The key to the success of these six cities and ones like them across the country is preparing them for the 21st Century’s global economy. American cities built around the automotive industries, or other manufacturing jobs that have left for distant shores, clearly need a new, strategic approach from all levels of their government to make them more efficient and competitive. Doing so puts them, and this nation as a whole, in the best position to win the future.

In the short term, the Strong Cities, Strong Communities Initiative will ensure collaboration between agencies like HUD and the Department of Transportation, and open lines of communication between the federal government and local officials. That way, we’ll know what kind of help they need and how best to improve these great cities.

I also know the importance of making sure this initiative, and this nation as a whole, works within its means. It’s a value the Strong Cities, Strong Communities Initiative embodies: Rather than throw money at existing problems and rely on the old way of doing business, we’re showing these cities how they can do more with the resources they have.

Strong Cities, Strong Communities is about rebuilding some of America’s greatest cities, and doing so in a responsible way. Winning the future requires that we not only work harder, but that we work smarter as well, reducing our nation’s deficit while doing more to help cities that need and deserve our help.

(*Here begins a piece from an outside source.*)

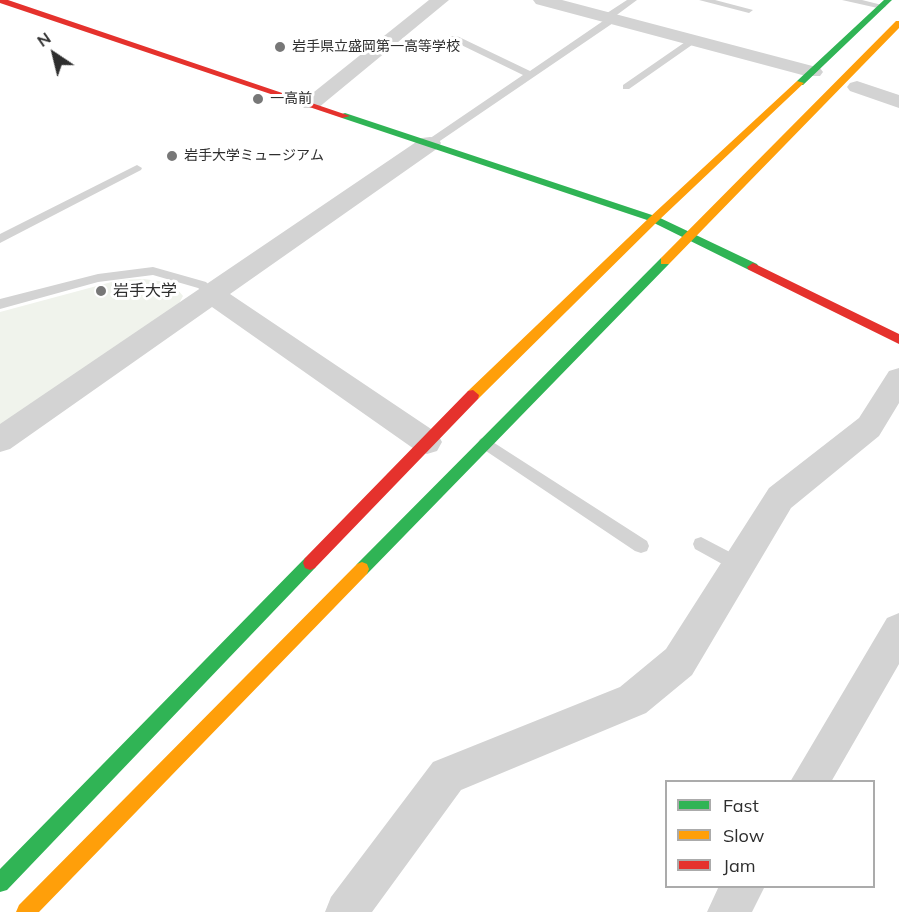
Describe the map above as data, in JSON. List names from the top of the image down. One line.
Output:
{"places":["岩手県立盛岡第一高等学校","一高前","岩手大学ミュージアム","岩手大学"],"legend":["Fast","Slow","Jam"],"north":"top left"}
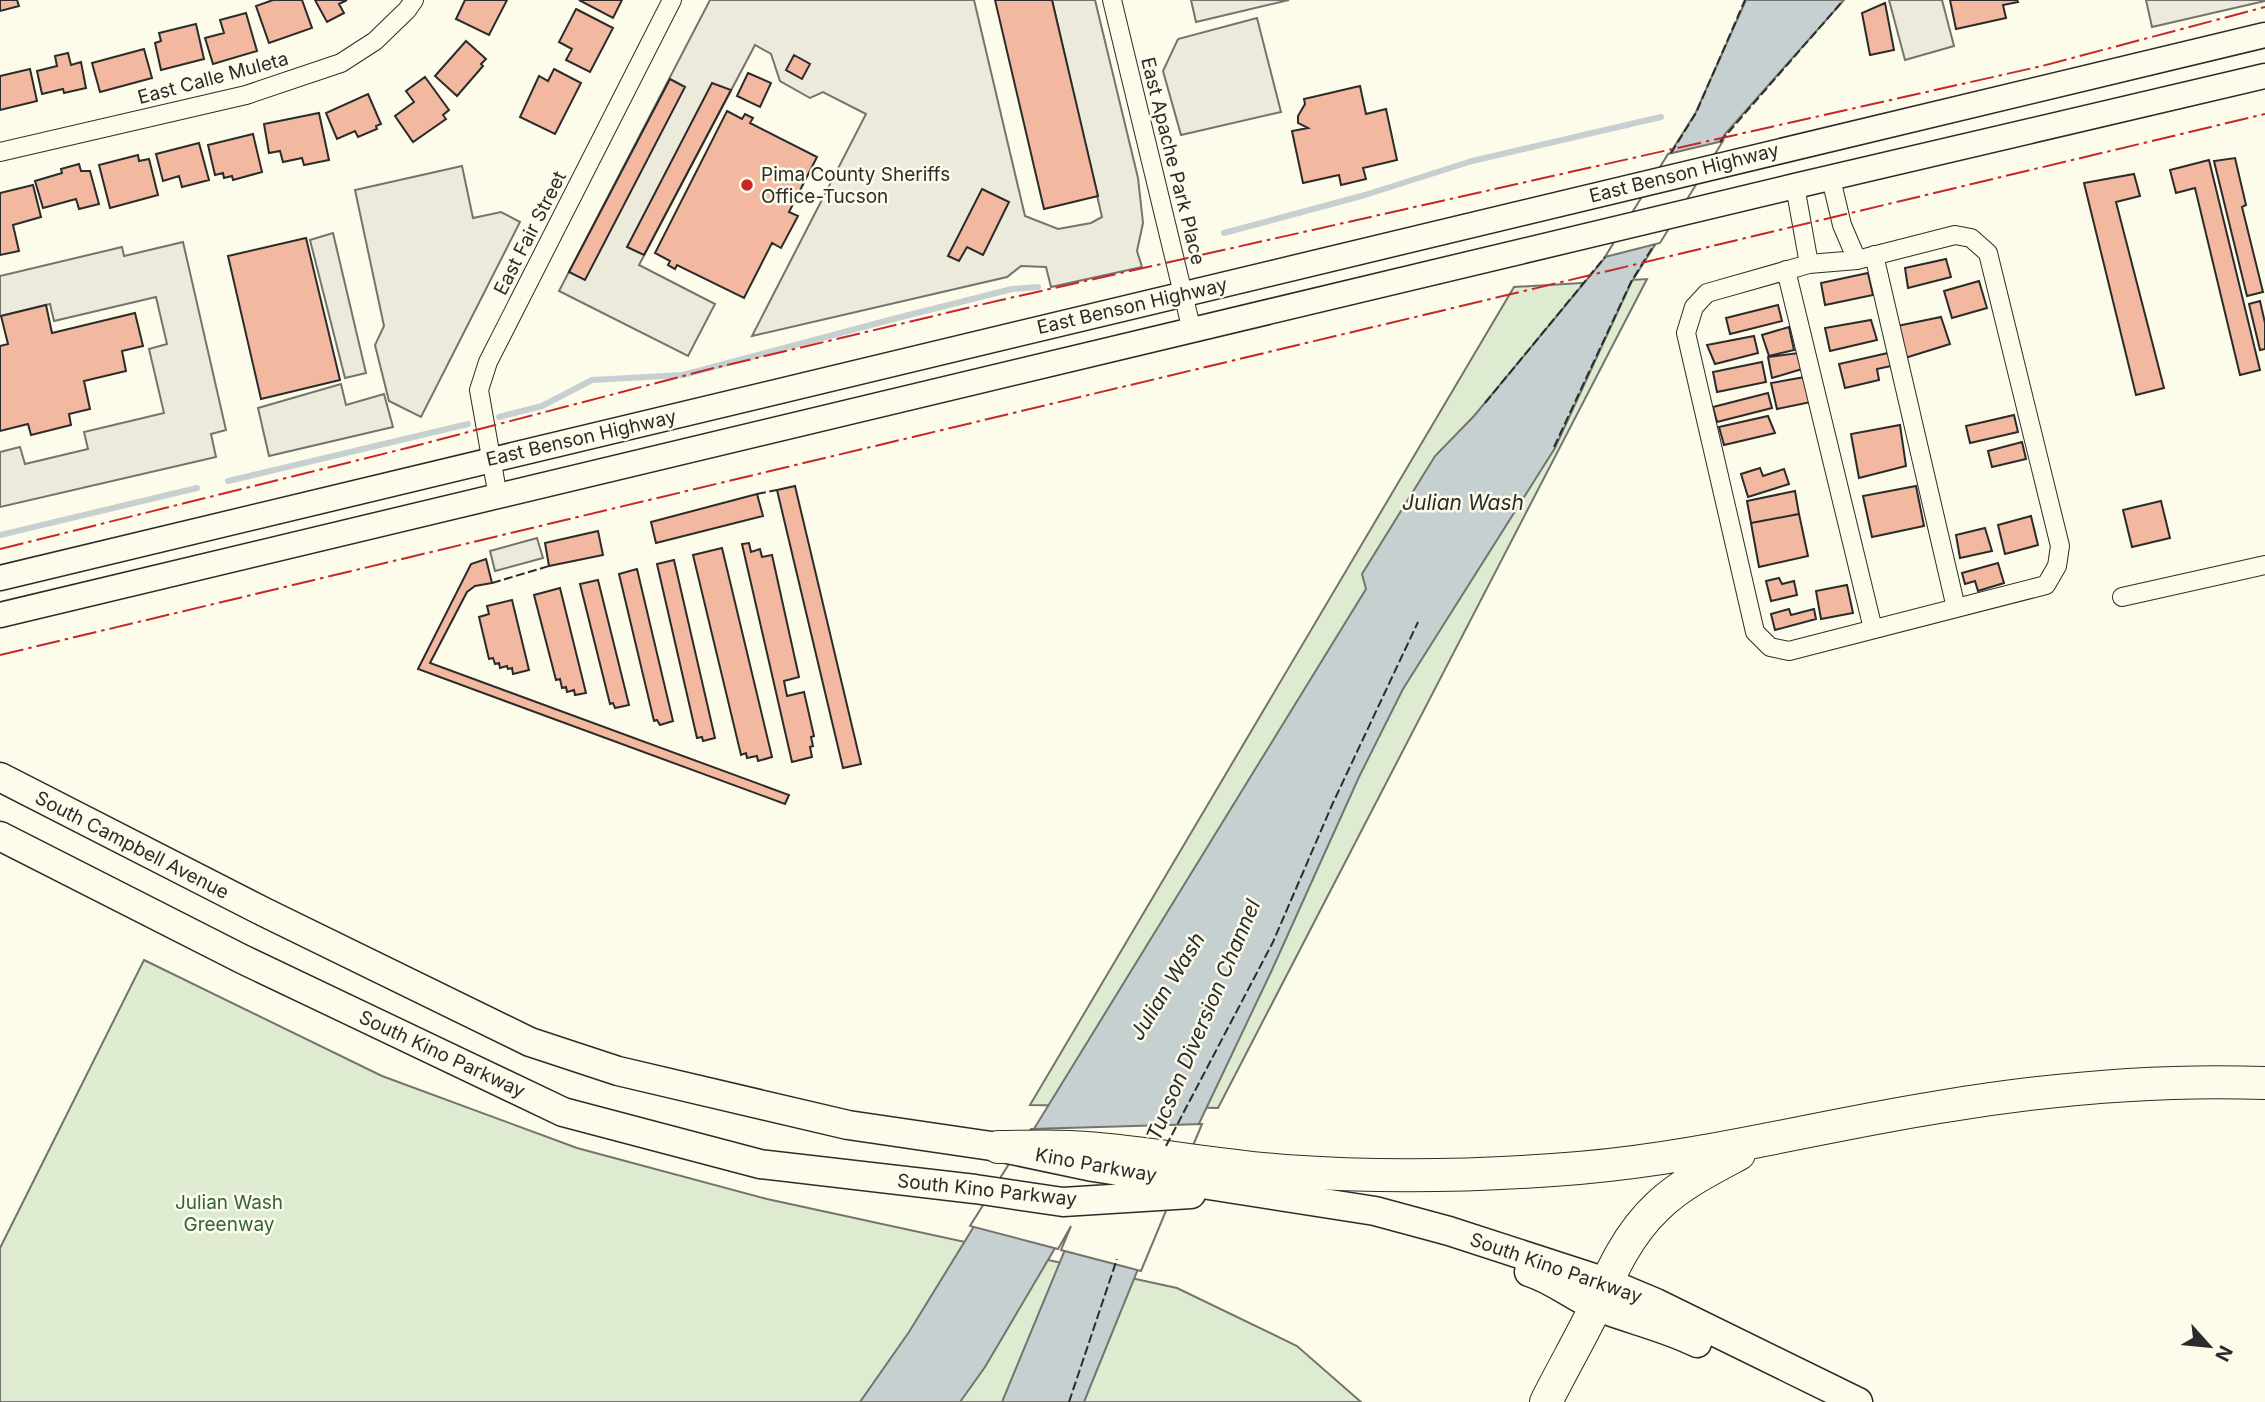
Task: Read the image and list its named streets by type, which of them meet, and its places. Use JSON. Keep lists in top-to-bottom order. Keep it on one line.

Times are tough, but as I saw today the American Dream is alive in Detroit and in cities and towns across this country. To save that dream we need new ways to help America’s great cities, strategies that shun traditional inefficiency and welcome collaboration and new ideas.

That’s what we announced in Detroit today, and that’s what we’re taking to six cities across America as part of President Obama’s Strong Cities, Strong Communities Initiative.